- [Problem statement]: Please copy each line in the records below that contains the string "nostri".

Data entries:
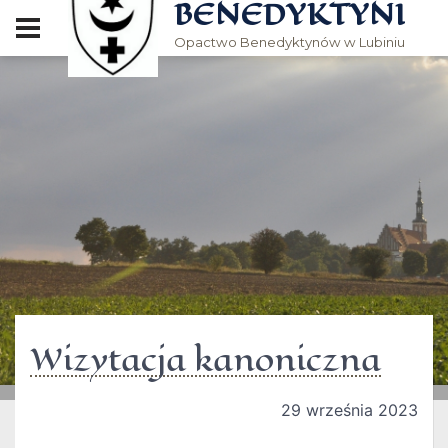
BENEDYKTYNI
Opactwo Benedyktynów w Lubiniu
Wizytacja kanoniczna
29 września 2023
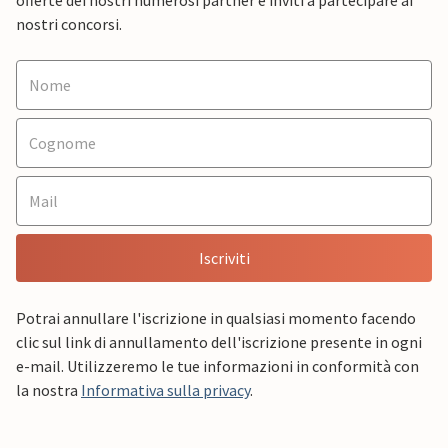
offerte dei nostri numerosi partner e inviti a partecipare ai
nostri concorsi.
Iscriviti
Potrai annullare l'iscrizione in qualsiasi momento facendo
clic sul link di annullamento dell'iscrizione presente in ogni
e-mail. Utilizzeremo le tue informazioni in conformità con
la nostra
Informativa sulla privacy
.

- [Response to the task]:
offerte dei nostri numerosi partner e inviti a partecipare ai
nostri concorsi.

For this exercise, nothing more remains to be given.